Find the set of largest contiguous rectangles to cover multiple areas
- by joelpt
I'm working on a tool called Quickfort for the game Dwarf Fortress. Quickfort turns spreadsheets in csv/xls format into a series of commands for Dwarf Fortress to carry out in order to plot a "blueprint" within the game.
I am currently trying to optimally solve an area-plotting problem for the 2.0 release of this tool.
Consider the following "blueprint" which defines plotting commands for a 2-dimensional grid. Each cell in the grid should either be dug out ("d"), channeled ("c"), or left unplotted ("."). Any number of distinct plotting commands might be present in actual usage.
. d . d c c
d d d d c c
. d d d . c
d d d d d c
. d . d d c
To minimize the number of instructions that need to be sent to Dwarf Fortress, I would like to find the set of largest contiguous rectangles that can be formed to completely cover, or "plot", all of the plottable cells. To be valid, all of a given rectangle's cells must contain the same command. 

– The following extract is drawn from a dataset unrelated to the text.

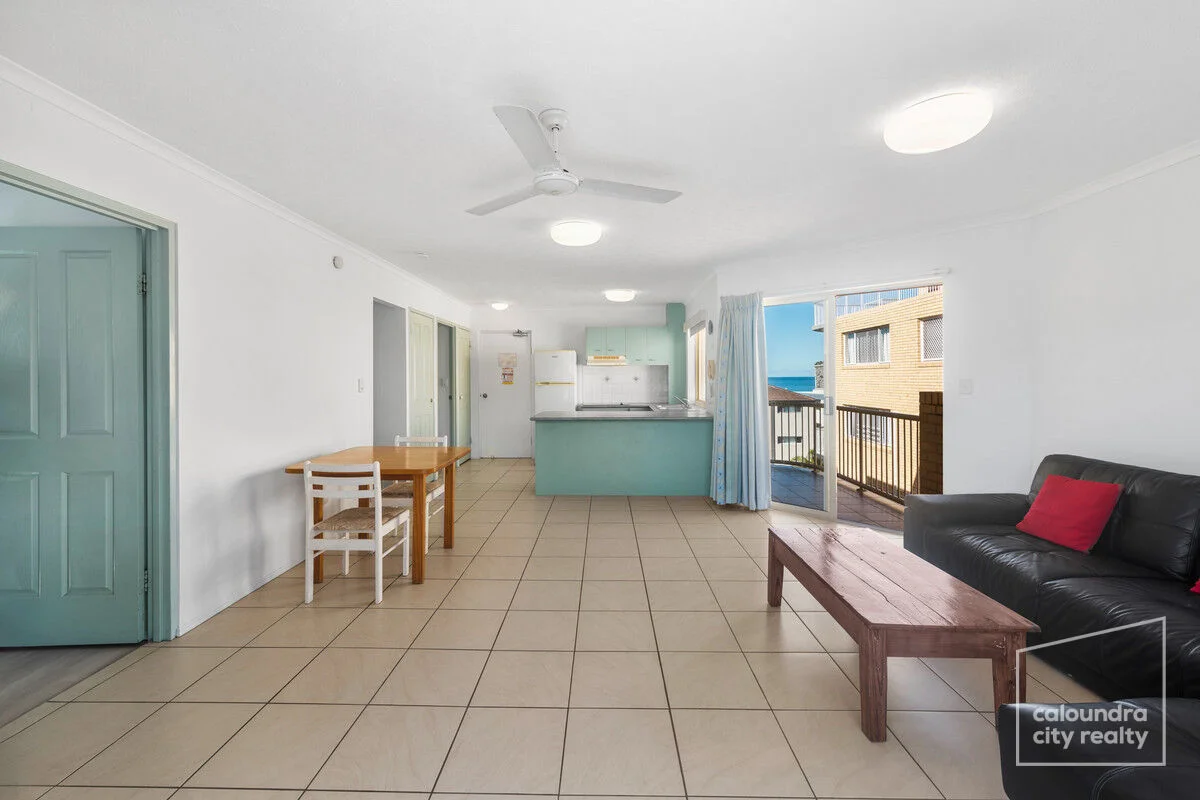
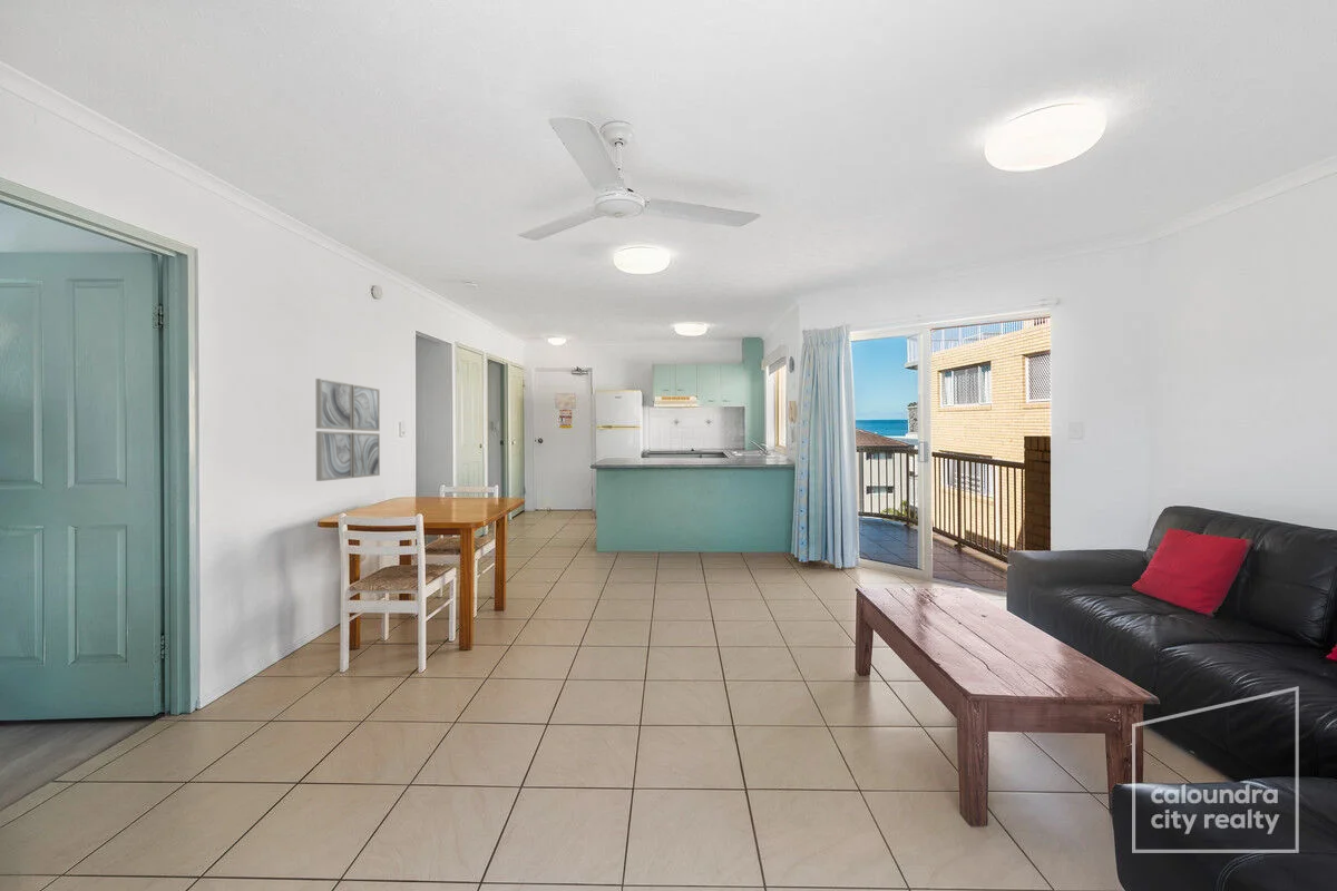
+ wall art [315,378,381,482]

This is a faster approach than Quickfort 1.0 took: plotting every cell individually as a 1x1 rectangle.  This video shows the performance difference between the two versions.
For the above blueprint, the solution looks like this:
. 9 . 0 3 2
8 1 1 1 3 2
. 1 1 1 . 2
7 1 1 1 4 2
. 6 . 5 4 2
Each same-numbered rectangle above denotes a contiguous rectangle. The largest rectangles take precedence over smaller rectangles that could also be formed in their areas. The order of the numbering/rectangles is unimportant.
My current approach is iterative. In each iteration, I build a list of the largest rectangles that could be formed from each of the grid's plottable cells by extending in all 4 directions from the cell. After sorting the list largest first, I begin with the largest rectangle found, mark its underlying cells as "plotted", and record the rectangle in a list. Before plotting each rectangle, its underlying cells are checked to ensure they are not yet plotted (overlapping a previous plot). We then start again, finding the largest remaining rectangles that can be formed and plotting them until all cells have been plotted as part of some rectangle.
I consider this approach slightly more optimized than a dumb brute-force search, but I am wasting a lot of cycles (re)calculating cells' largest rectangles and checking underlying cells' states.
Currently, this rectangle-discovery routine takes the lion's share of the total runtime of the tool, especially for large blueprints. I have sacrificed some accuracy for the sake of speed by only considering rectangles from cells which appear to form a rectangle's corner (determined using some neighboring-cell heuristics which aren't always correct). As a result of this 'optimization', my current code doesn't actually generate the above solution correctly, but it's close enough.
More broadly, I consider the goal of largest-rectangles-first to be a "good enough" approach for this application. However I observe that if the goal is instead to find the minimum set (fewest number) of rectangles to completely cover multiple areas, the solution would look like this instead:
. 3 . 5 6 8
1 3 4 5 6 8
. 3 4 5 . 8
2 3 4 5 7 8
. 3 . 5 7 8
This second goal actually represents a more optimal solution to the problem, as fewer rectangles usually means fewer commands sent to Dwarf Fortress. However, this approach strikes me as closer to NP-Hard, based on my limited math knowledge.
Watch the video if you'd like to better understand the overall strategy; I have not addressed other aspects of Quickfort's process, such as finding the shortest cursor-path that plots all rectangles. Possibly there is a solution to this problem that coherently combines these multiple strategies.
Help of any form would be appreciated.